-- Problem to solve --
Beginning at the line that contains "(133, 476) none" and ending at the last line of the records below, retype each line exactly and add nothing.

(Edit tracking data)

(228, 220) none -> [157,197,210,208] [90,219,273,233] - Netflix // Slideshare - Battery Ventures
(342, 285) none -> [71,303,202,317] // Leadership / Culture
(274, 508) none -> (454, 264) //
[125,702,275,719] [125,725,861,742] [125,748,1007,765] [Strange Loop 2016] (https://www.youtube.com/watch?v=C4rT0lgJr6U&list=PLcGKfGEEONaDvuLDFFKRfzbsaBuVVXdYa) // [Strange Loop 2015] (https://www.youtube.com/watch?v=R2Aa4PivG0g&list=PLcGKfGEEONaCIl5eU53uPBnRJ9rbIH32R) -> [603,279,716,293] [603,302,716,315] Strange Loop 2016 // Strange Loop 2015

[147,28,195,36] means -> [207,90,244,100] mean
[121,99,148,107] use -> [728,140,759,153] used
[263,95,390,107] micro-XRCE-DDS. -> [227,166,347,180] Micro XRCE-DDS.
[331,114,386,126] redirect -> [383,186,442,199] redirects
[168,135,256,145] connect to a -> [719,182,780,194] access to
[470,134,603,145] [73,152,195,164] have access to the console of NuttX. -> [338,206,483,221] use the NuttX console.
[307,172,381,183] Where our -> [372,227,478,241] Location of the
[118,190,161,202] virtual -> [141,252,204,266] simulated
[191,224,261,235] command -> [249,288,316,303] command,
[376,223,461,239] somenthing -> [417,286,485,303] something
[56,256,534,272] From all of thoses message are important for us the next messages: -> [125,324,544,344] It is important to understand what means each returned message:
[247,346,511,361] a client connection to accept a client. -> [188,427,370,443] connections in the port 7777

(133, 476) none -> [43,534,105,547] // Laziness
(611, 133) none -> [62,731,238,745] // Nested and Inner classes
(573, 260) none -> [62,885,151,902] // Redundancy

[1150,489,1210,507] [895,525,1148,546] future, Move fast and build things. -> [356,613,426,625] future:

-- Response for this exercise --
(133, 476) none -> [43,534,105,547] // Laziness
(611, 133) none -> [62,731,238,745] // Nested and Inner classes
(573, 260) none -> [62,885,151,902] // Redundancy

[1150,489,1210,507] [895,525,1148,546] future, Move fast and build things. -> [356,613,426,625] future:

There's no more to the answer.